Economists often assume decision makers are hyper-rational agents with few limits to their cognitive capabilities. Sometimes labeled "Homo Economicus", these decision makers learn quickly, perform complex math, have endless information processing capacity, and are exceptionally rational (Thaler 2000). While these assumptions make it easier to model decision making behavior, they are demonstrably false. Decision makers calculate probabilities inaccurately (Allais 1953), dislike ambiguity (Ellsberg 1961), change behavior to avoid negative emotion (Luce, Bettman and Payne 2001), and are affected by the mere presence of alternatives that should be irrelevant to their decision (Huber, Payne and Puto 1982).
These violations have led to the development of other models that are better at predicting what consumers actually do. Rank dependent utility theory (Quiggin 1981) took into account imperfect probabilistic calculations. A more recent version of this theory (Schmeidler 1989) extended the model to ambiguous decisions. Prospect theory's weighting function (Kahneman and Tversky 1979) also addressed people's imperfect probabilistic calculations while the theory's editing function accounted for some of the simplification strategies that decision makers use to overcome their cognitive limitations.
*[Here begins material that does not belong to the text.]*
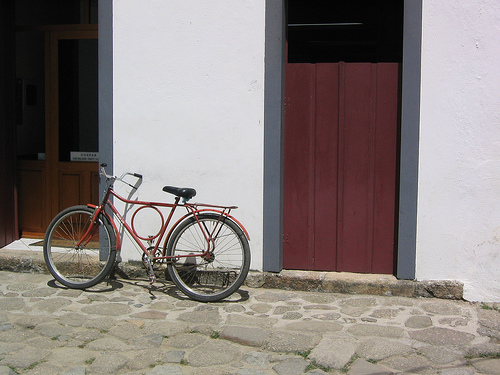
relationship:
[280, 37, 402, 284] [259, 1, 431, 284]
lines on door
Still, while better at describing certain behaviors, all of these theories share a common limitation. Like the model of Homo Economicus, these theories model behavior "as-if" humans were performing the functions prescribed by the theory. Rank dependent utility theory predicts probabilistic behavior "as-if" people rank ordered probabilities. Prospect theory's weighting function predicts probabilistic behavior "as-if" people overestimate small probabilities and underestimate large probabilities. Prospect theory's editing function describes some editing processes "as-if" people perform them to simplify decisions, but it does not describe how they actually come to choose a specific editing function (Thaler 2000). Ultimately, all of these theories generate a single equation that predicts consumer choice "as-if" consumers calculated these values and chose the option with maximal value. These models so far have either focused on what consumers should do or have focused on predicting what consumers actually do. Decision making models frequently do not attempt to describe the cognitive processes that are actually used to make a decision.
The research described in this dissertation investigates this rarely studied area in human decision making. The research does not focus on what people do. Instead, it focuses on the decision making process itself. Recent advancements in brain imaging techniques such as electroencephalography (EEG), magnetoencephalography (MEG), functional magnetic resonance imaging (fMRI), and positron emission tomography (PET) have allowed decision making researchers to examine cognitive processes that were previously thought impossible to observe. This research uses behavior and fMRI to study the decision making process as it actually occurs in human decision makers.
The dissertation adopts a theoretical framework developed in economics (Camerer et al. 2005) and psychology (Liberman 2007) to understand neuroscientific studies of behavior. The framework is a 2x2 combination of dual process theories that draws a distinction between cognitive processes that are either automatic or controlled and that are either internally (related to internal body states) or externally (related to sensory states) focused. Research hypotheses are developed and tested based on this framework.
This dissertation contributes to the study of decision making in three ways. Theoretically, it tests an alternative model of decision making that emphasizes the cognitive process underlying decision making. Methodologically, the research demonstrates the usefulness of neuroscientific techniques as a complement to more traditional methods used in marketing research. Practically, the research contributes to a better understanding of decision making processes which could ultimately benefit society by helping consumers overcome decision biases that lead to societal problems such as drug use, obesity, and race bias.